Les pénuries de masques et d’équipement de protection individuelle vécues pendant la crise ont redonné de la vigueur à cette volonté de retrouver l’autosuffisance. L’économiste rappelle que « partout dans le monde, le “jamais plus nous ne dépendrons de l’approvisionnement extérieur pour des besoins essentiels” a retenti ».

Est-ce que le choc a été suffisant pour enclencher un mouvement de rapatriement de la production ? C’est plus facile à dire qu’à faire, estime Desjardins dans une analyse.

Des intentions qui fondent

Beaucoup de bonnes intentions ne résistent pas à l’épreuve du temps. Une étude internationale de la firme de consultants EY indique que 83 % des gestionnaires d’entreprises multinationales avaient l’intention de rapatrier leur production en avril 2020. Six mois plus tard, cette proportion avait baissé à 37 %. Un sondage réalisé par une autre firme internationale, Euler Hermes, auprès de 1181 entreprises de cinq pays, a révélé que seulement 15 % d’entre elles pensaient désormais à rapatrier leur production.

Avant de décider de la rapatrier ou non, les entreprises doivent refaire le calcul qui les a poussées à délocaliser leur production, souligne l’économiste de Desjardins. Les coûts de transport, de logistique, les taxes et les tarifs sont-ils devenus trop élevés ? Est-ce que le consommateur peut absorber une augmentation des coûts de biens produits localement ? Est-ce que la production rapatriée sera vendue localement seulement ? Sinon, pourra-t-elle affronter une compétition féroce sur les marchés internationaux ?

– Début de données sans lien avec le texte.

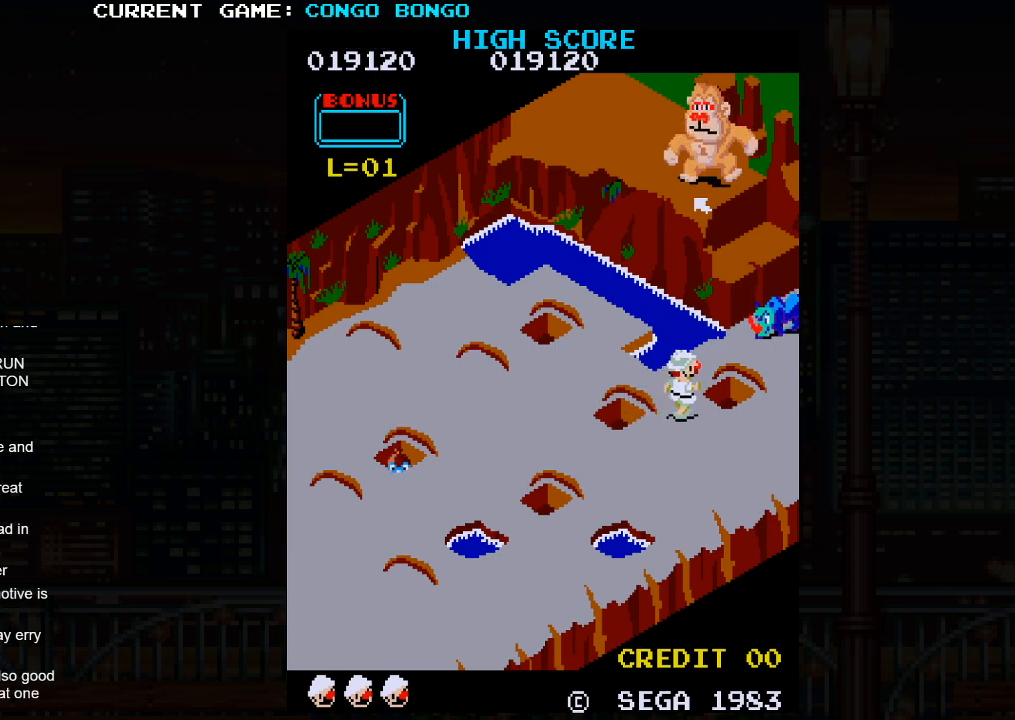
{"buttons": [], "left_stick": "up-left", "events": [[50, "left_stick", "up-left"]]}
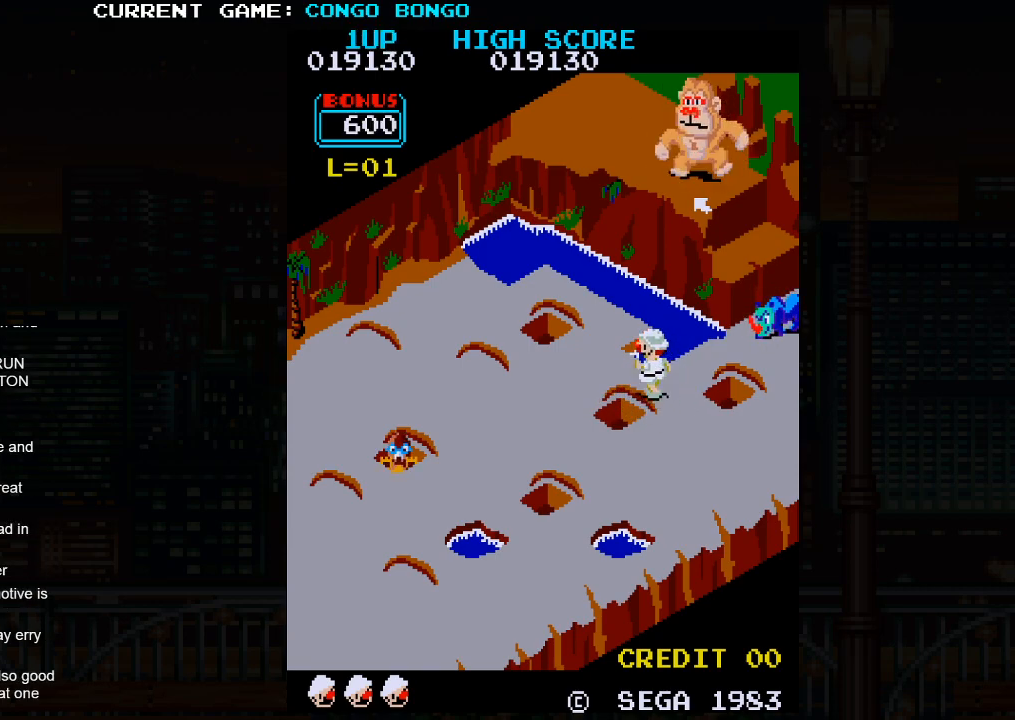
{"buttons": [], "left_stick": "center", "events": [[17, "left_stick", "up-right"], [283, "left_stick", "center"]]}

La question de la main-d’œuvre

La principale contrainte qui limite le rapatriement de la production est la disponibilité de la main-d’œuvre, surtout au Canada et au Québec. Le recrutement est déjà un défi dans les usines, observe Joëlle Noreau, et les emplois techniques sont boudés par les jeunes. Avec le temps, la mondialisation de la production a aussi fait son œuvre : l’expertise manufacturière et la capacité d’innovation se sont perdues au profit des pays qui en ont fait leur base économique. Peut-on les récupérer ?

L’automatisation massive des activités de fabrication peut être une solution à la rareté de la main-d’œuvre, mais elle exige des investissements colossaux qui ne sont pas à la portée de pays comme le Canada.

Muscler les usines existantes

Entre le statu quo et le rapatriement tous azimuts, la réalité imposera peut-être des solutions hybrides, croit Joëlle Noreau. Au Canada, surtout en Ontario et au Québec, le secteur de la fabrication est bien diversifié. Il est possible de le renforcer, selon elle, d’abord en augmentant le nombre de fournisseurs locaux et en se dotant de chaînes d’approvisionnement plus courtes. Avec la pandémie, « on a découvert des capacités dont on ne soupçonnait pas l’existence », dit-elle, en donnant l’exemple des usines qui se sont lancées dans la fabrication de masques et de gels antiseptiques. La flexibilité, « c’est une des clés pour renforcer nos capacités de production et développer de nouvelles compétences ».